*** Opening Extract to read ***
Closed bsc52001 closed 7 years ago
You are correct. The order of middlewares does matter in redux.
I've only been working in React/Redux for 4 days, so thank you for any help you can provide. I was very surprised when reordering my middlewares altered the behavior of my application. Is there any way other than reading the source code for every middleware I intend to use to determine the proper order of operations?
I understand your predicament. It can be tricky to find the right answer here. Usually the order of middlewares can be derived by the purpose the middleware serves. From my experience the number of middlewares you use should be fairly minimal. You usually have one middleware handling asynchronous operations like redux-saga. This middleware needs an authenticated user, so by purpose it should fire after the oidc middleware made sure a valid access token exists. Then you might have a logger middleware for debugging purposes and a router middleware for routing in the app where the position doesn't really matter. I've found that these middlewares are enough for most redux apps.
Are you familiar with ASP.NET's OWIN specification? The concept is actually identical, the only difference being that OWIN middlewares handle HTTP requests where redux middlewares handle dispatched actions. In OWIN, the order of middlewares is also important.
*** Closing Extract to read ***
*** Opening Provided material ***
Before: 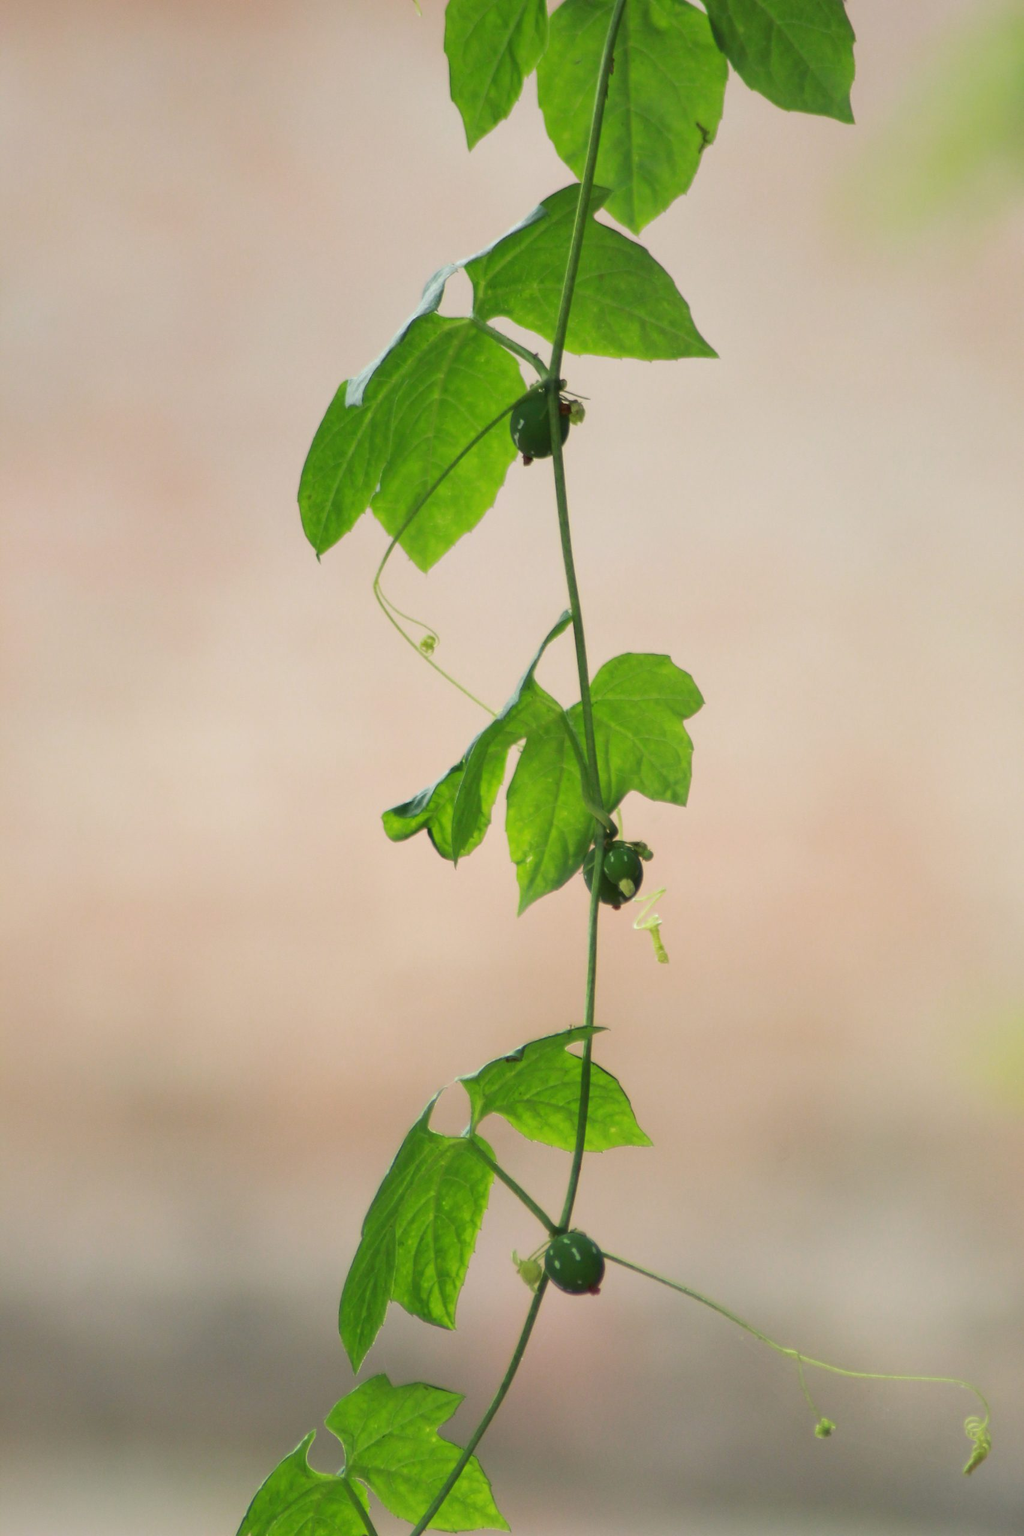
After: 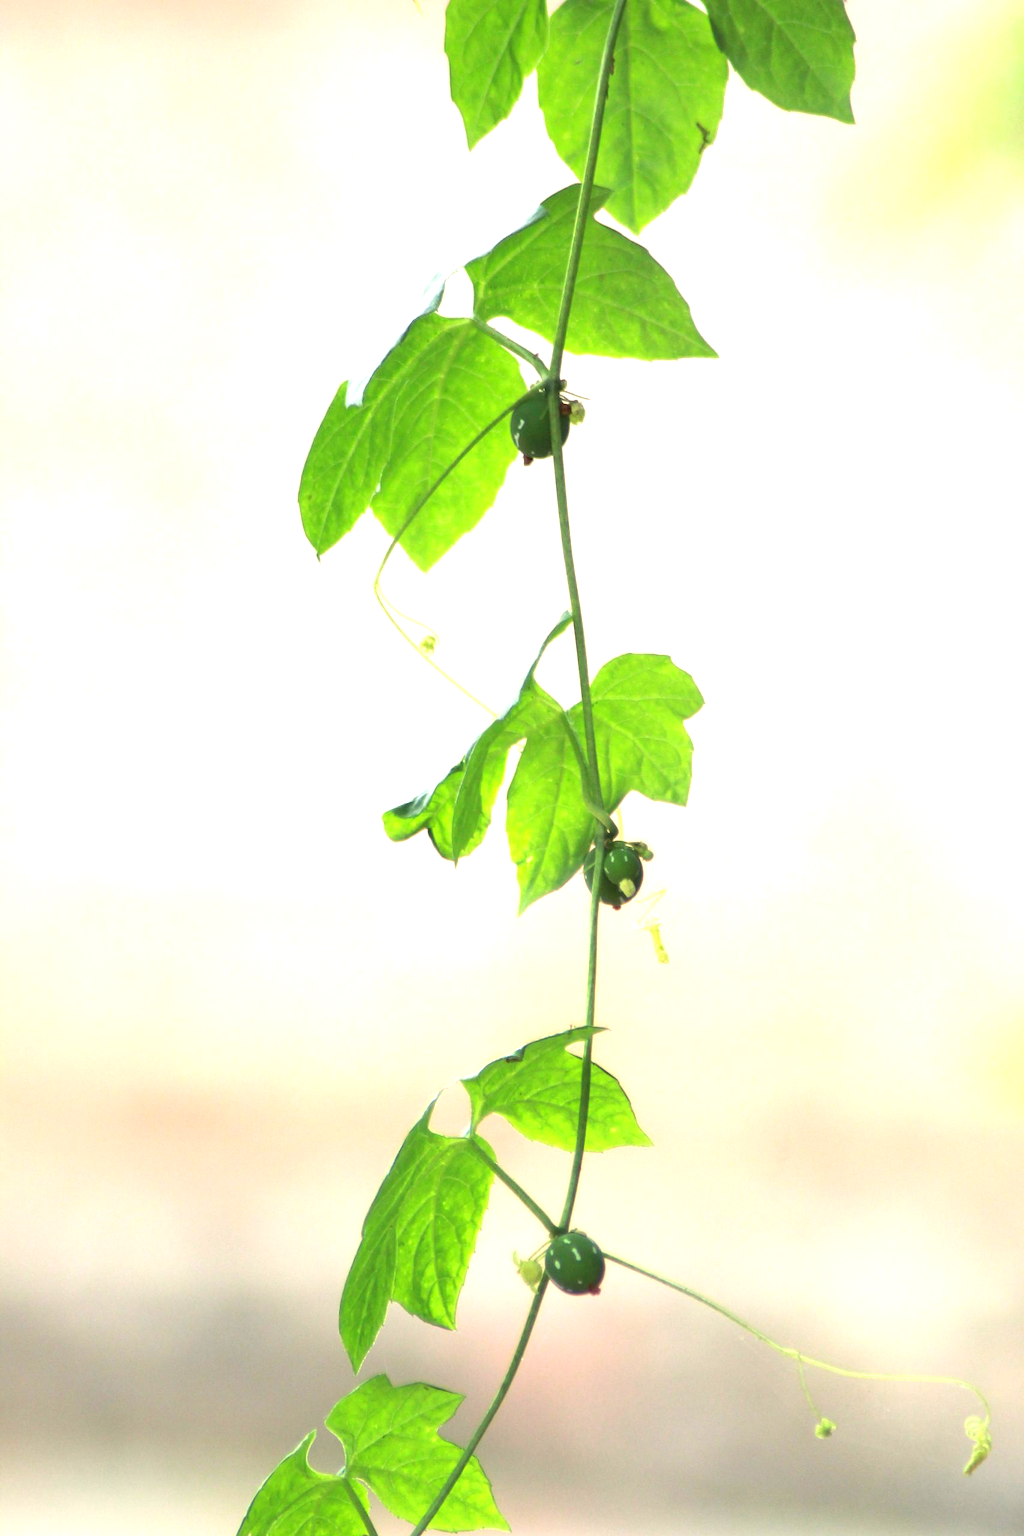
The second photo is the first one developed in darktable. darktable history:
*** Closing Provided material ***
*** Opening Provided material ***
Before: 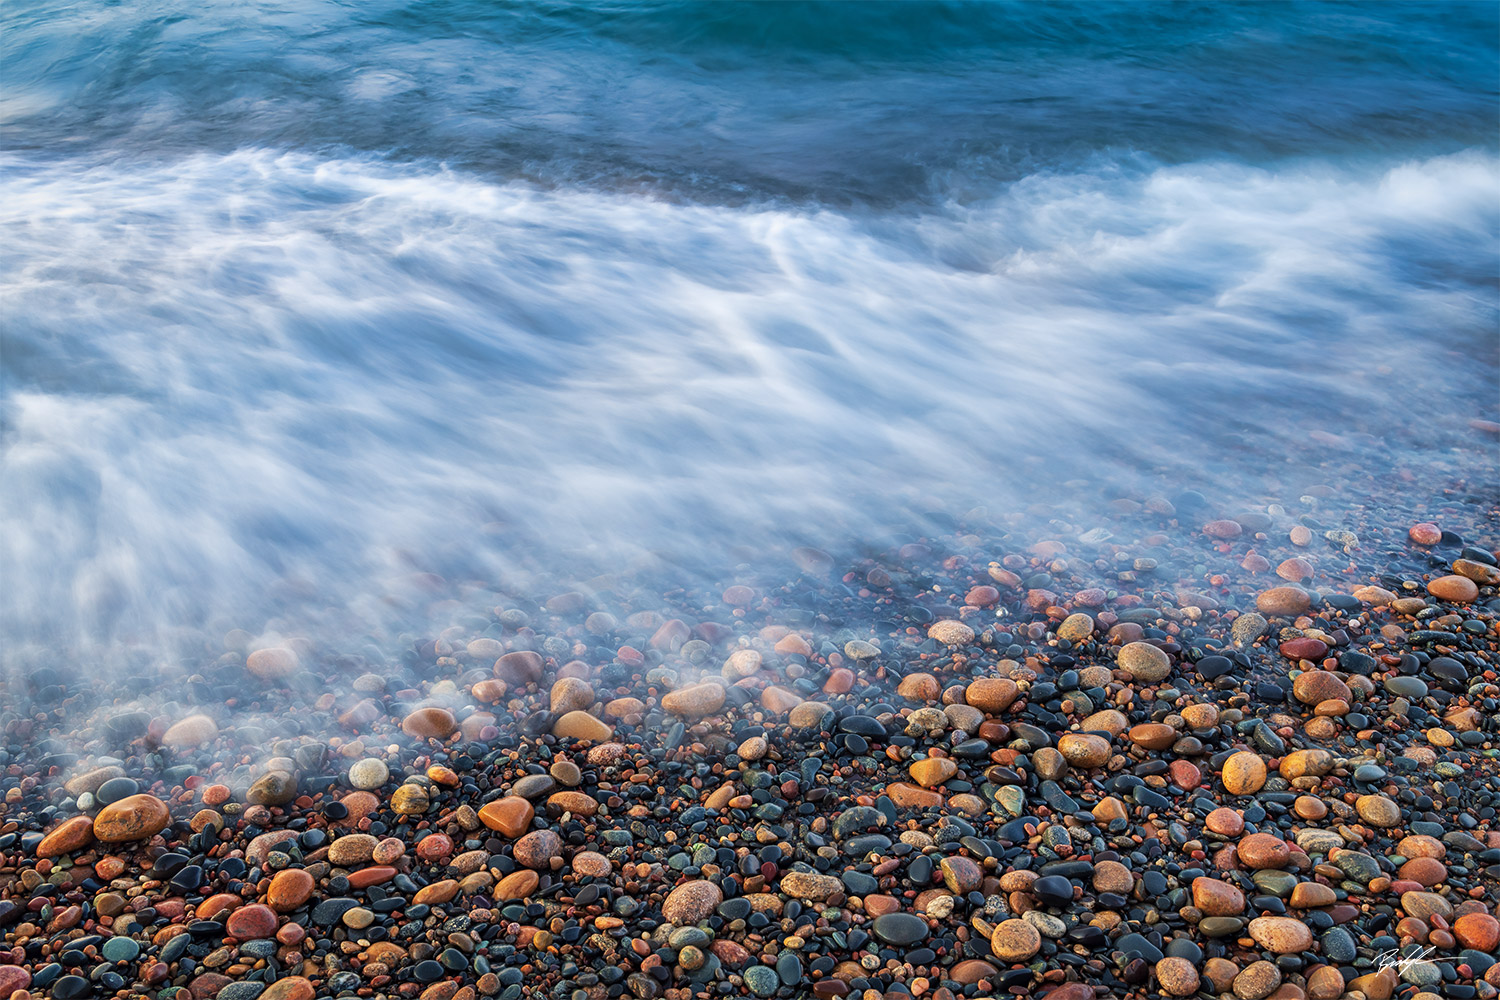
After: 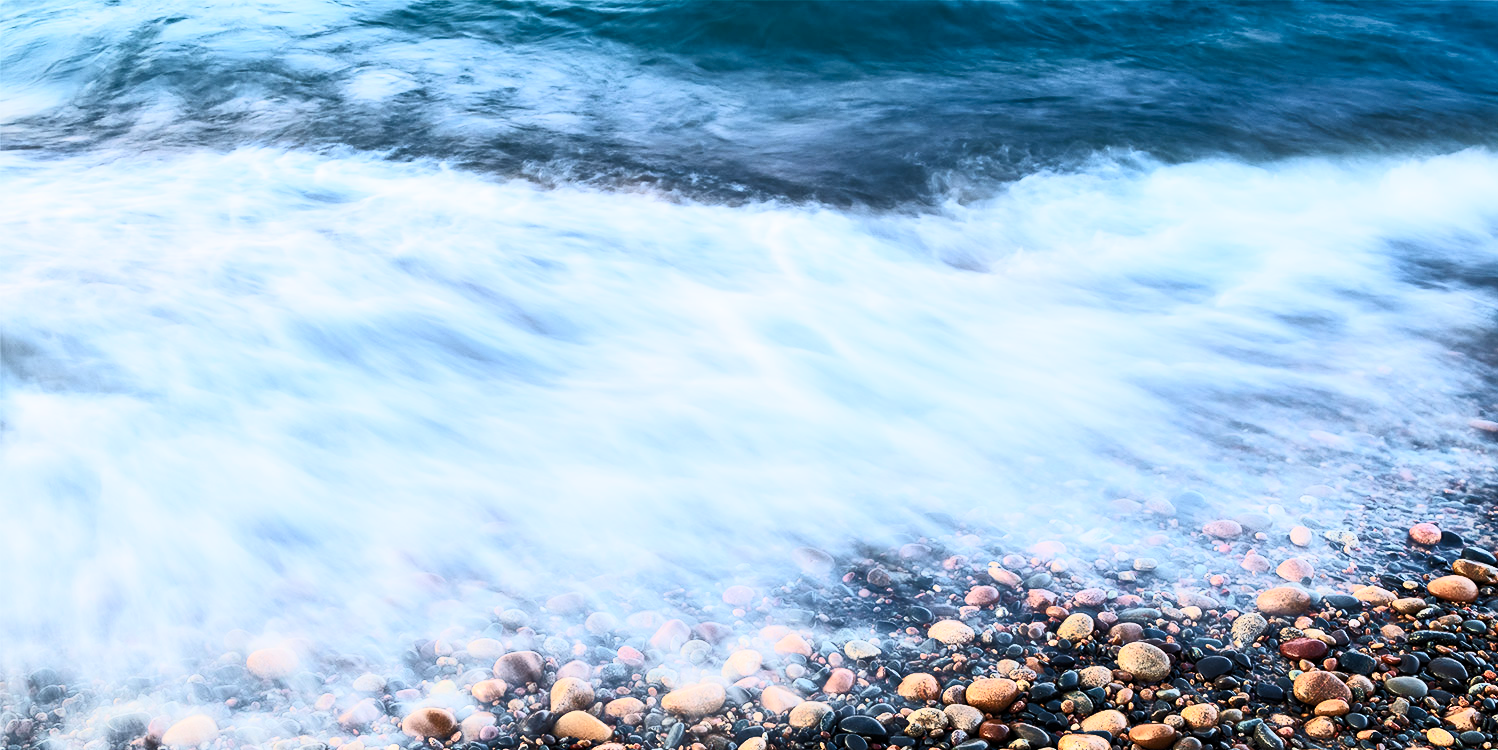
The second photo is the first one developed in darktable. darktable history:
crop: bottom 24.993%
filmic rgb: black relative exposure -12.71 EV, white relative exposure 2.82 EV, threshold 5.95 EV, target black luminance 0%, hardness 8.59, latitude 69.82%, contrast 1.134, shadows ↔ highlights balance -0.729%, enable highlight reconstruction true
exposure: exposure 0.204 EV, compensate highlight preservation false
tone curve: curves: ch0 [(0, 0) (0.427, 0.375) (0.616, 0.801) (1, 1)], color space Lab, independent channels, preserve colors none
*** Closing Provided material ***
=== What to produce ===
Answer these questions about the Redux middleware discussion:
(a) How long had the asker been working in React/Redux?
(b) Which middleware should the one handling asynchronous operations fire after?
(c) What do OWIN middlewares handle?

=== Response to the exercise ===
(a) 4 days
(b) The oidc middleware, after it has made sure a valid access token exists
(c) HTTP requests